START Data for analysis
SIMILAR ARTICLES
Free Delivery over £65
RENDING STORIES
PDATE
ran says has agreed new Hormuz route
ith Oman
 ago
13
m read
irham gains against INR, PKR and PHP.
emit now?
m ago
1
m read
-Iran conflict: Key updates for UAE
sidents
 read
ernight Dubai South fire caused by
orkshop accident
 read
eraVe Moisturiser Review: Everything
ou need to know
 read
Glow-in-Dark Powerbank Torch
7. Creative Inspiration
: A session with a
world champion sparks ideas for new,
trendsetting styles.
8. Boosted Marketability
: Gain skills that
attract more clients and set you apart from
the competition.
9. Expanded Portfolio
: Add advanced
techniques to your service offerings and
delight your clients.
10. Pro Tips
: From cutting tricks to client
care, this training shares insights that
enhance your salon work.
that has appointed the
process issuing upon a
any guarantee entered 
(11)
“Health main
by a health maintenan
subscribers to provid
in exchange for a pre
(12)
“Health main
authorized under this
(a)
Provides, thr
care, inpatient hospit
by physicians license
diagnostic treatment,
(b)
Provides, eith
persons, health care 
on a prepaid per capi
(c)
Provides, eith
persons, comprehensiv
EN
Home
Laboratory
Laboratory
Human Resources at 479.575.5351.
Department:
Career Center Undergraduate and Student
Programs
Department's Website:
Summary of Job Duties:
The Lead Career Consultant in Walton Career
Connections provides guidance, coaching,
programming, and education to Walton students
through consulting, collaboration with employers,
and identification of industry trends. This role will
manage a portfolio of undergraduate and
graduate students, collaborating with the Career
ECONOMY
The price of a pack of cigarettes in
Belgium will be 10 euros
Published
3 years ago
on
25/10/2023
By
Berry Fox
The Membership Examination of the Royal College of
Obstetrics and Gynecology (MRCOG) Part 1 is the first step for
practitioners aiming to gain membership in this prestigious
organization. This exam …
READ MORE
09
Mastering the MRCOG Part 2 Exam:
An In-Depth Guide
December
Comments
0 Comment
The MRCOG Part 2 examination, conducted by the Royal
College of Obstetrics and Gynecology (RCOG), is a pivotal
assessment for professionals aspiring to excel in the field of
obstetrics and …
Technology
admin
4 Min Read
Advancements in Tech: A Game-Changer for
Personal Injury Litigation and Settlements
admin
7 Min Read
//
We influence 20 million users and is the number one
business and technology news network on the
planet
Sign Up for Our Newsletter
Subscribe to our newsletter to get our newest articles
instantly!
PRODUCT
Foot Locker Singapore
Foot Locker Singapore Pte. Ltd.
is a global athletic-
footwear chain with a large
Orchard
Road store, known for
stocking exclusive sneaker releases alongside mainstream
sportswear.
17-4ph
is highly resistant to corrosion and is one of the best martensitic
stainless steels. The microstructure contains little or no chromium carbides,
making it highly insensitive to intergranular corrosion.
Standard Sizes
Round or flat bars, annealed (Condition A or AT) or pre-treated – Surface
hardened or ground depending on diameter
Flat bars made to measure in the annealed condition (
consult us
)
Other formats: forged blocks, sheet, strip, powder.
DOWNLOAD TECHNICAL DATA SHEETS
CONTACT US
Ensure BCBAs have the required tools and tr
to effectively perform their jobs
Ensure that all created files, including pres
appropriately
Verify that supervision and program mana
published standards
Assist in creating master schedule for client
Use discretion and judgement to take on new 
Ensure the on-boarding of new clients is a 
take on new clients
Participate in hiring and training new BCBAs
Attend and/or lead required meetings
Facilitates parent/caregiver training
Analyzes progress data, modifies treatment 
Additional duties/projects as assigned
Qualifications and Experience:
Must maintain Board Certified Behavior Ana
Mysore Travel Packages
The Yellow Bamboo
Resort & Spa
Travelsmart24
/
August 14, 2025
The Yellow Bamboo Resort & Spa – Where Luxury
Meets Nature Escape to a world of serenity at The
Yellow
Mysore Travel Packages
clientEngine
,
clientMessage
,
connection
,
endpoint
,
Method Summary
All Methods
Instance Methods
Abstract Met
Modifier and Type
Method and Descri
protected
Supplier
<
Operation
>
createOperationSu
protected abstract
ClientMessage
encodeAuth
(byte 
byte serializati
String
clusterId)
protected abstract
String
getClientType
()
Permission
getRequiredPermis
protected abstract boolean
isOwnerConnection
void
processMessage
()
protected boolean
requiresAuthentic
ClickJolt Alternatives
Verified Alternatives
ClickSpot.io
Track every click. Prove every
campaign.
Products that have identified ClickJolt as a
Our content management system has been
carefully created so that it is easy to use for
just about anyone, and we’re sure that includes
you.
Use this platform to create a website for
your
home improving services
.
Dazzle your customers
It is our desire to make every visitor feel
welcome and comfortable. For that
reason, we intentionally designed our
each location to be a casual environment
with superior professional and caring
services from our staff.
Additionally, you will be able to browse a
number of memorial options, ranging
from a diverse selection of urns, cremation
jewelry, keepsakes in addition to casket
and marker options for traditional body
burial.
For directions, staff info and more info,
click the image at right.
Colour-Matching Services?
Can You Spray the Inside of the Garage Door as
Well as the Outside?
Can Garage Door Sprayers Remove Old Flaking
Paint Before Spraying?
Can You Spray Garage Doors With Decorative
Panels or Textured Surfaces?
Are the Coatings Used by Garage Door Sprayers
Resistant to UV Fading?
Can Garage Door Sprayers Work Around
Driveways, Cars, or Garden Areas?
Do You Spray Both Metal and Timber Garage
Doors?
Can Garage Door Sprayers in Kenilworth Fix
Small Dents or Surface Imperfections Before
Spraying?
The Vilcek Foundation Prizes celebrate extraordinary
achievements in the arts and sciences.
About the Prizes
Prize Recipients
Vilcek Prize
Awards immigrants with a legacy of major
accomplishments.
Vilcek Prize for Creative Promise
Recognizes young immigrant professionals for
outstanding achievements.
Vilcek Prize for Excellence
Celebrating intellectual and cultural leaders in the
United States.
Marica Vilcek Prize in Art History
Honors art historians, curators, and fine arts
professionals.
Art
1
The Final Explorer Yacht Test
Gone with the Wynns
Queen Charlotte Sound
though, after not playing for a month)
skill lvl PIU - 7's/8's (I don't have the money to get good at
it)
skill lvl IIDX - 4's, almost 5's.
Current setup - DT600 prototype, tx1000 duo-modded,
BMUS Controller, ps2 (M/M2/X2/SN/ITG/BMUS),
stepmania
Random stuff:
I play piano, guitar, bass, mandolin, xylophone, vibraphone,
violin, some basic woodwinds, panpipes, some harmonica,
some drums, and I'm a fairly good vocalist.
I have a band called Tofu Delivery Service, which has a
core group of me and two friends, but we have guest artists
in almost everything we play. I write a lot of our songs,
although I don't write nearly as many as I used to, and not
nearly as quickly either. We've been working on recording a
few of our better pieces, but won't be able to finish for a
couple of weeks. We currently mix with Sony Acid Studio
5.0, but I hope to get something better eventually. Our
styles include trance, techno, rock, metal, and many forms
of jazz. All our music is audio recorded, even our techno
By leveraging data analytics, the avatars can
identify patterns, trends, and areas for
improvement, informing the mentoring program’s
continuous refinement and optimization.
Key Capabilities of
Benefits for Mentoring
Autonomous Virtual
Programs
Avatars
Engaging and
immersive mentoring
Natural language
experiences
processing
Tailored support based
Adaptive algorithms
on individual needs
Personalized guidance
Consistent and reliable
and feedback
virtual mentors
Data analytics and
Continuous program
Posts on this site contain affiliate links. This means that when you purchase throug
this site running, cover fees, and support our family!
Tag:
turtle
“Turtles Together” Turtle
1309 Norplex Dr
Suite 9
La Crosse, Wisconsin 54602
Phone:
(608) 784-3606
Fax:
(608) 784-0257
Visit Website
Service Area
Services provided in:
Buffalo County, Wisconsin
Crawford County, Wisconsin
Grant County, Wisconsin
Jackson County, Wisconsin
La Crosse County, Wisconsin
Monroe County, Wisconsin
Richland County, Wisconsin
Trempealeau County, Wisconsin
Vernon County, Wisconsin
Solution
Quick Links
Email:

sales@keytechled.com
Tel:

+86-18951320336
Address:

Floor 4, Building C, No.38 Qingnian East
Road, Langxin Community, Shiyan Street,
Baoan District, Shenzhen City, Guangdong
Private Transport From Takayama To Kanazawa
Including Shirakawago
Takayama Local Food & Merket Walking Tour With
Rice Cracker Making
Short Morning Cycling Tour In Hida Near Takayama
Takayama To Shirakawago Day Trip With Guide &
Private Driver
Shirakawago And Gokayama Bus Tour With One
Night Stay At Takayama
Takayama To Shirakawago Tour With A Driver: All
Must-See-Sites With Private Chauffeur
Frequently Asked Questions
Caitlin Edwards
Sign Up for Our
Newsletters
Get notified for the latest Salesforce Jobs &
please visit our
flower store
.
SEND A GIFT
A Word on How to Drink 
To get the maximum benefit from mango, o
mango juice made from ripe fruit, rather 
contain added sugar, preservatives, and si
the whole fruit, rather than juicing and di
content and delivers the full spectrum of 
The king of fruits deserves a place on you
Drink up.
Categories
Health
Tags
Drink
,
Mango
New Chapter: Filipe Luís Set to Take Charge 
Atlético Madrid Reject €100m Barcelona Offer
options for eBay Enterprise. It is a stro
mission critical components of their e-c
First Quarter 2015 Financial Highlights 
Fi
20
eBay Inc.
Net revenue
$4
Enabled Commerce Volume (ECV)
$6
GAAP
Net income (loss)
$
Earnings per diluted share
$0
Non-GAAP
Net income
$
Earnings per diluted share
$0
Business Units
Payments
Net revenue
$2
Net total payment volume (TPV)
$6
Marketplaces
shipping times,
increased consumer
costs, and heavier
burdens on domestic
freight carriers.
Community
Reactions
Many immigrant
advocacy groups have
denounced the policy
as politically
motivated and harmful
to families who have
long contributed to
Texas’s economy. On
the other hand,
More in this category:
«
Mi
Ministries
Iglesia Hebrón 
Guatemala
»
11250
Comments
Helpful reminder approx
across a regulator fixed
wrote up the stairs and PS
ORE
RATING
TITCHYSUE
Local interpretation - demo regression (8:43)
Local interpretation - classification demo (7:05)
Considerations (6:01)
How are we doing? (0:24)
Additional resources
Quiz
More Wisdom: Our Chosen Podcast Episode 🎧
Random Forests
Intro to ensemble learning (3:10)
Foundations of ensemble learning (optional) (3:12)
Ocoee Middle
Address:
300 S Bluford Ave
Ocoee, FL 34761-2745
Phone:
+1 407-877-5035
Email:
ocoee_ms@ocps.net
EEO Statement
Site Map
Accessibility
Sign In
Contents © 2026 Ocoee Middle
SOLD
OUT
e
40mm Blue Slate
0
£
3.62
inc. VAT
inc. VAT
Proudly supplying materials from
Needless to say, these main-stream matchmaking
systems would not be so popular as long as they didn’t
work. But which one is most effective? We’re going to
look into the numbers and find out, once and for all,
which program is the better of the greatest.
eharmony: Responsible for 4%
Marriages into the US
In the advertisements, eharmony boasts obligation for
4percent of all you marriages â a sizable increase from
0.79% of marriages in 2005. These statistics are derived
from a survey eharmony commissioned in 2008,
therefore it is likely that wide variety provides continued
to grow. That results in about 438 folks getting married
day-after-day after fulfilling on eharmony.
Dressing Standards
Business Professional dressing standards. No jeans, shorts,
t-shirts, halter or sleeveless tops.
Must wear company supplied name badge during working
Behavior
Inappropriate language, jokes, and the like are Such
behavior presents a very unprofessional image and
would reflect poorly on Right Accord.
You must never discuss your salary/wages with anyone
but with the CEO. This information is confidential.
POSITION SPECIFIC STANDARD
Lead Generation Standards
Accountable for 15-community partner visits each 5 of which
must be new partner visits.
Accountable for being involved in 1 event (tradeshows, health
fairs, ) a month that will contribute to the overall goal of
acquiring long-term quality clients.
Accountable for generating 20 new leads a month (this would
END Data for analysis
In the records above, find the line containing "enhance your salon work." and restate word for word every line from the first through that one.

SIMILAR ARTICLES
Free Delivery over £65
RENDING STORIES
PDATE
ran says has agreed new Hormuz route
ith Oman
 ago
13
m read
irham gains against INR, PKR and PHP.
emit now?
m ago
1
m read
-Iran conflict: Key updates for UAE
sidents
 read
ernight Dubai South fire caused by
orkshop accident
 read
eraVe Moisturiser Review: Everything
ou need to know
 read
Glow-in-Dark Powerbank Torch
7. Creative Inspiration
: A session with a
world champion sparks ideas for new,
trendsetting styles.
8. Boosted Marketability
: Gain skills that
attract more clients and set you apart from
the competition.
9. Expanded Portfolio
: Add advanced
techniques to your service offerings and
delight your clients.
10. Pro Tips
: From cutting tricks to client
care, this training shares insights that
enhance your salon work.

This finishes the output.